The International Organisation for Migration (IOM) reported on Wednesday that over 60 people are feared dead after a migrant boat from Senegal was discovered off the coast of Cape Verde in the Atlantic Ocean. The number of fatalities is believed to be 63, while 38 people, including four children aged 12 to 16, have been saved from the fishing boat that departed from Senegal in July. 37 of those rescued were Senegalese while one was from Guinea-Bissau. IOM spokesperson Safa Msehli told AFP that emergency services have recovered the remains of seven people, while another 56 people are reportedly missing.

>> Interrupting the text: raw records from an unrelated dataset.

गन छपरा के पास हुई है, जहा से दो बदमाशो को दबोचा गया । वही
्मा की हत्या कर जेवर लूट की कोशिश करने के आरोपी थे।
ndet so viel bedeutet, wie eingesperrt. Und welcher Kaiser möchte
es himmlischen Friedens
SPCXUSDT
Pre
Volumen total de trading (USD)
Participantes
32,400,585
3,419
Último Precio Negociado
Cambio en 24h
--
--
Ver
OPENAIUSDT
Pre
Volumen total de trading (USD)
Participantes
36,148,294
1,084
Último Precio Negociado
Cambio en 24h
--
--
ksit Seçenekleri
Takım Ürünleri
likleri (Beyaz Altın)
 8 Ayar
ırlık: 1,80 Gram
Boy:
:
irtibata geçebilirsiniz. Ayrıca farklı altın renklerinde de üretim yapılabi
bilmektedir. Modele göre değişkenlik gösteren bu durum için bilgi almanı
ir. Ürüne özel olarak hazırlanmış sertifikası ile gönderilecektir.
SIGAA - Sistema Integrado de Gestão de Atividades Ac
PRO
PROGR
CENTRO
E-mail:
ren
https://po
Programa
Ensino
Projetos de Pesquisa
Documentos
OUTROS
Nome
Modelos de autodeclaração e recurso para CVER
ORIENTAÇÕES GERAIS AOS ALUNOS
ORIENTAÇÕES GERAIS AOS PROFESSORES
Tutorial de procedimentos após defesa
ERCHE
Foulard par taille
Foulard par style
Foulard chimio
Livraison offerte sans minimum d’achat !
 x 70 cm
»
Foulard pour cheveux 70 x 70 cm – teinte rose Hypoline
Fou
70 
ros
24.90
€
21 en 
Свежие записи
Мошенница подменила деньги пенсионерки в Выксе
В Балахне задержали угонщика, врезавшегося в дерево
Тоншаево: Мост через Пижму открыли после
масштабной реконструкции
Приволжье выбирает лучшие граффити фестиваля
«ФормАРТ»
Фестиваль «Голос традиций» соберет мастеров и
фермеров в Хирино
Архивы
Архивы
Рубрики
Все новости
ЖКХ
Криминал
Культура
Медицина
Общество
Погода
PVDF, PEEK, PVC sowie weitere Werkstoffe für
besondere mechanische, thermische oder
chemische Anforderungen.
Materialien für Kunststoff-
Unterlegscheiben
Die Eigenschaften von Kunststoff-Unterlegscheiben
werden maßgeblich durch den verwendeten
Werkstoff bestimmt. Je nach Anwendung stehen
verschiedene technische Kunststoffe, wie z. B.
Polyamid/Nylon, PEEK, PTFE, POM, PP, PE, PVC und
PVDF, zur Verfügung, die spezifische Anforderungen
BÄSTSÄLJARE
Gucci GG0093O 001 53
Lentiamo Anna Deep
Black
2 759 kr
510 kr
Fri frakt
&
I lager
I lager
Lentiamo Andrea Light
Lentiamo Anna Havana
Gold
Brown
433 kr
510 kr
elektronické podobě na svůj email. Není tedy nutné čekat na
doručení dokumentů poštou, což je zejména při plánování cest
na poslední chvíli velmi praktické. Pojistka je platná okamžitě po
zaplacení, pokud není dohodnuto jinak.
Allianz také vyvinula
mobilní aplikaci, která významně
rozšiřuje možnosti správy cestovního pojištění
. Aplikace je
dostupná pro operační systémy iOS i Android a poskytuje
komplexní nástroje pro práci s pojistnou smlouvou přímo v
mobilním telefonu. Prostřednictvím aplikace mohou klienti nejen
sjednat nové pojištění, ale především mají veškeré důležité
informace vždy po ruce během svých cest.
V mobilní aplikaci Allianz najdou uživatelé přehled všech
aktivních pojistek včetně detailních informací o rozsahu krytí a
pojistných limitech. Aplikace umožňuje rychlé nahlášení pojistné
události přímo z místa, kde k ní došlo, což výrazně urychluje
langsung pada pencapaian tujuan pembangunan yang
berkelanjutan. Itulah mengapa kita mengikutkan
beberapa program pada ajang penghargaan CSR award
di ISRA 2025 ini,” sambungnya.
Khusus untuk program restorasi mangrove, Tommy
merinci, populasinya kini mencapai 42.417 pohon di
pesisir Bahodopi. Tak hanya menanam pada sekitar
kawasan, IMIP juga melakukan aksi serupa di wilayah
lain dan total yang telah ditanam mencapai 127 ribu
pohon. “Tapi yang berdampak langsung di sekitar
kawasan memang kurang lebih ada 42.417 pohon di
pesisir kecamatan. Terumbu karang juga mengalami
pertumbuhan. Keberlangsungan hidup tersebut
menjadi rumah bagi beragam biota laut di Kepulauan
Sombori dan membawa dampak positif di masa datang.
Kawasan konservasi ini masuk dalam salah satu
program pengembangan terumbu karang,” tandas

The long wooden fishing vessel was spotted in the Atlantic Ocean about 150 nautical miles from the Cape Verdean island of Sal on Monday, by a Spanish fishing boat, which then alerted Cape Verdean authorities. As per statements from survivors, Senegal's foreign ministry reported that the ship set sail from Senegal's fishing village of Fasse Boye on July 10 with 101 people on board. Initial reports indicated that the ship had sunk, but authorities later clarified that it had been discovered adrift by the Spanish fishing vessel Zillarri.

Situated approximately 600 kilometres (around 350 miles) from the coastline, the Cape Verde islands are positioned along the maritime migration route leading to the Spanish Canary Islands, which serve as an entry point to the European Union. Summer is the busiest period for maritime migration routes. Among the unfortunate events this year was a shipwreck on August 9 near Tunisia's coastline, which resulted in 41 people being presumed dead after a large wave caused their boat to overturn. Similarly, on June 14th, a tragic incident unfolded off Greece's shore that involved a fishing boat from Libya that capsized. It led to approximately 600 migrants missing at sea.


Commonly used by African migrants attempting to reach Spain, the Atlantic migration route is one of the world's most dangerous routes. Despite that, thousands risk their lives every year, attempting to flee the rising instances of unemployment, violence, and political unrest in West Africa.